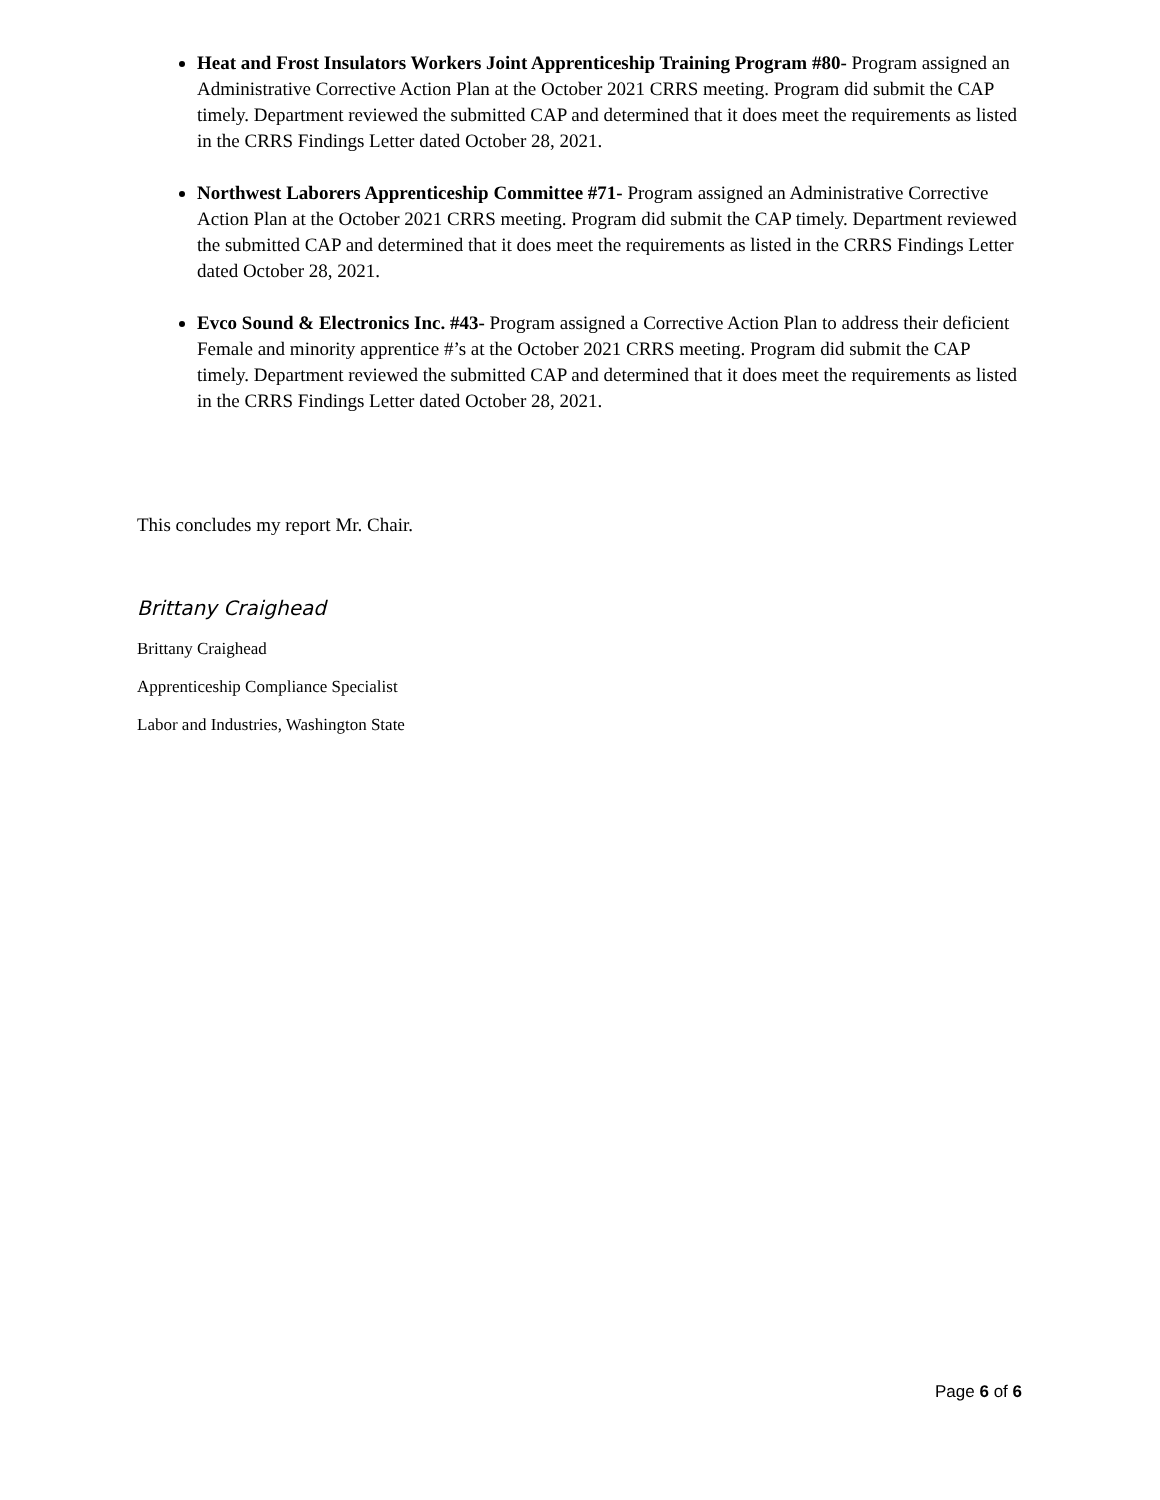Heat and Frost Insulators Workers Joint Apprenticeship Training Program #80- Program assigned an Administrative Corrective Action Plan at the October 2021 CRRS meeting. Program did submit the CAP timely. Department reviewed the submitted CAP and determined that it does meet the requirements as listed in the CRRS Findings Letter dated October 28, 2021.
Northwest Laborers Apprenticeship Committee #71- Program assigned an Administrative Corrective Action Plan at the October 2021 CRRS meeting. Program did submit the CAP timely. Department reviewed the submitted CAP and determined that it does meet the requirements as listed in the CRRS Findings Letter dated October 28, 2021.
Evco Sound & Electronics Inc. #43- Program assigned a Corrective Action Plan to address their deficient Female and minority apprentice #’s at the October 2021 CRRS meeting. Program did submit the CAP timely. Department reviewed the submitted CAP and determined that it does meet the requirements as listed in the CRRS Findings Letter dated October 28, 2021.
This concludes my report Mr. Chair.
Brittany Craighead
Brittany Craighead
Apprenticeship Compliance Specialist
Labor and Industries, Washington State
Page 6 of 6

§ §

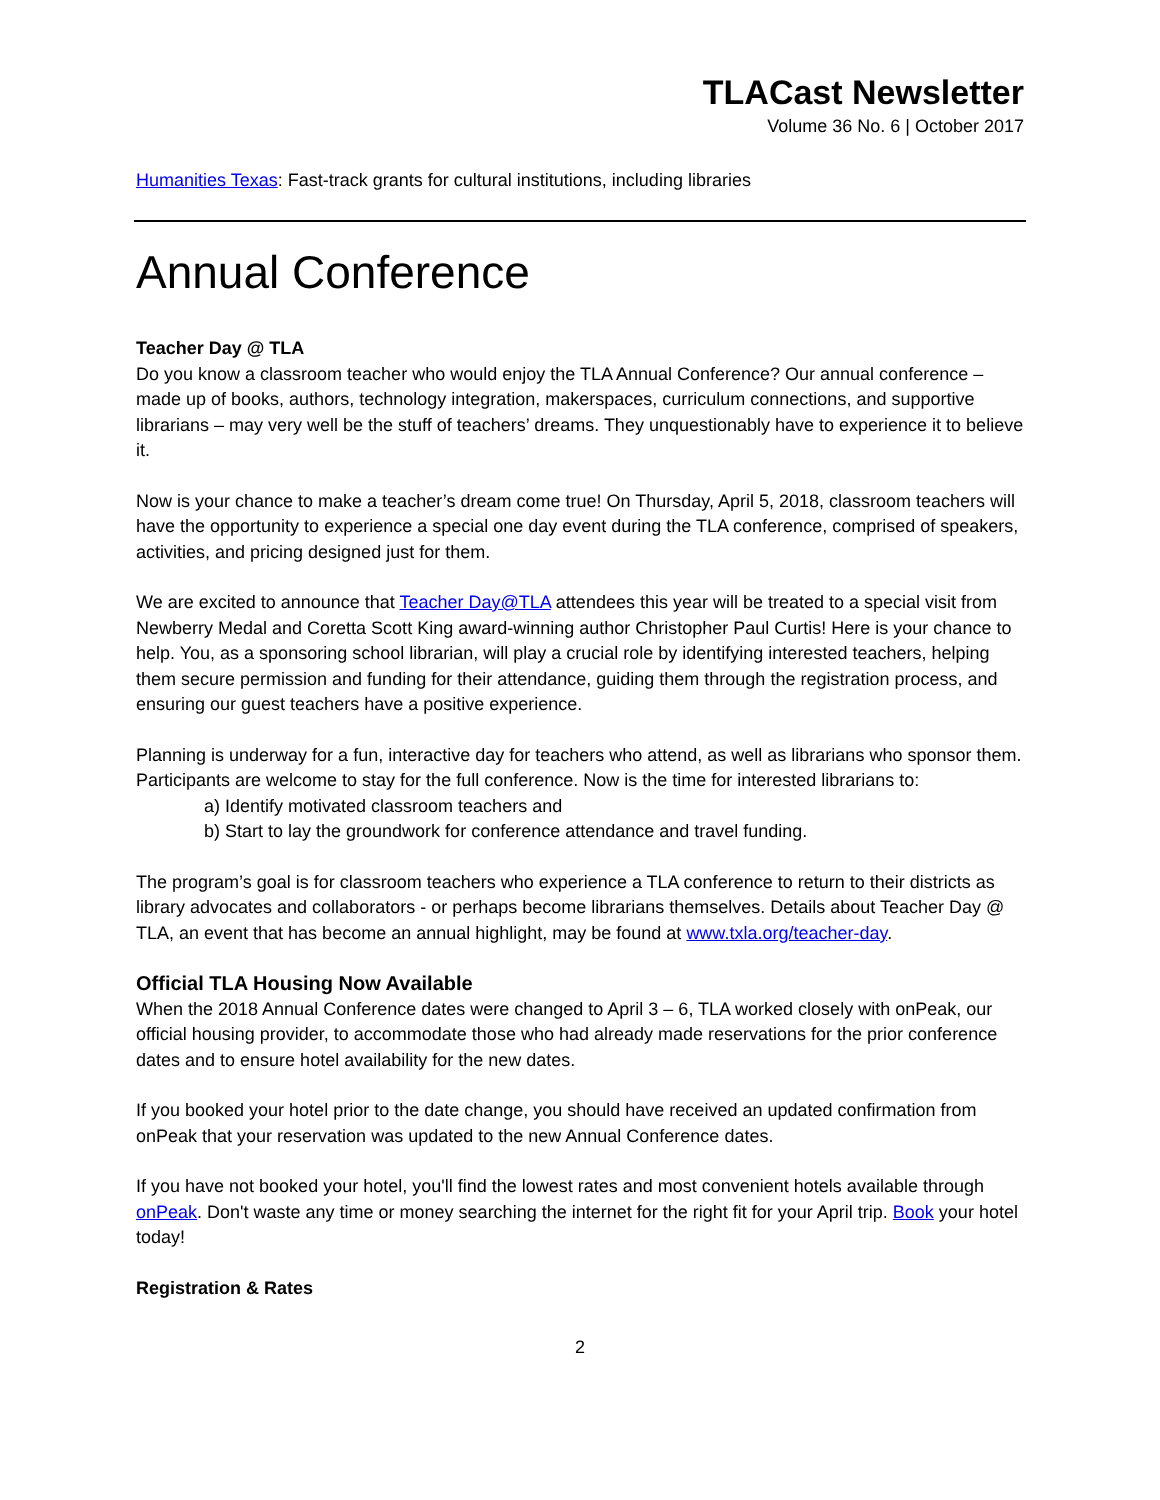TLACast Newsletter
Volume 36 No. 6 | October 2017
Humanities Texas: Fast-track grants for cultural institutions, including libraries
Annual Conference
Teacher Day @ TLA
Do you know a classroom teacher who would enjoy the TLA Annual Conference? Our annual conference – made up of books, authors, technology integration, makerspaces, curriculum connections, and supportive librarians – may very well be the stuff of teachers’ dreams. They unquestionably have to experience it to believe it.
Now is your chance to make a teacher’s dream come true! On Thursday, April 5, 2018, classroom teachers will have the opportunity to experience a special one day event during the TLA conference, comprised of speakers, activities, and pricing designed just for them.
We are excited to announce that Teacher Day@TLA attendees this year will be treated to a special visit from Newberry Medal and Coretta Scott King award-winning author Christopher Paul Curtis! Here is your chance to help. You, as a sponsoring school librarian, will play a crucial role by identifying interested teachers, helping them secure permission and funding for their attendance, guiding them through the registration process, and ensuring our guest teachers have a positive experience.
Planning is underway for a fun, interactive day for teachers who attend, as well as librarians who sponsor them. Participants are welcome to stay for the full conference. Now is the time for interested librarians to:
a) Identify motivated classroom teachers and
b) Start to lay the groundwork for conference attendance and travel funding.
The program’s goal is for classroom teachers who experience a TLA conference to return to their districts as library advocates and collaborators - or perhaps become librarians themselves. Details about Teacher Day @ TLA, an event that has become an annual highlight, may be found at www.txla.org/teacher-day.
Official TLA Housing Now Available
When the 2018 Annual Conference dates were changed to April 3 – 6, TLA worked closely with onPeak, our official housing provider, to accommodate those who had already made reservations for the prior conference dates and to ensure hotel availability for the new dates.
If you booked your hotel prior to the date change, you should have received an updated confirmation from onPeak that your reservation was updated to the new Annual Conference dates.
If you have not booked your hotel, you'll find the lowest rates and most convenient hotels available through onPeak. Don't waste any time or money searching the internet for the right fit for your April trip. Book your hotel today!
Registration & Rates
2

§ §

■ **What is needed**
After locating the line with "We are excited" in the material above, return it and each line after it exactly, ending at the line with "b) Start to".

■ **Exercise response**
We are excited to announce that Teacher Day@TLA attendees this year will be treated to a special visit from Newberry Medal and Coretta Scott King award-winning author Christopher Paul Curtis! Here is your chance to help. You, as a sponsoring school librarian, will play a crucial role by identifying interested teachers, helping them secure permission and funding for their attendance, guiding them through the registration process, and ensuring our guest teachers have a positive experience.
Planning is underway for a fun, interactive day for teachers who attend, as well as librarians who sponsor them. Participants are welcome to stay for the full conference. Now is the time for interested librarians to:
a) Identify motivated classroom teachers and
b) Start to lay the groundwork for conference attendance and travel funding.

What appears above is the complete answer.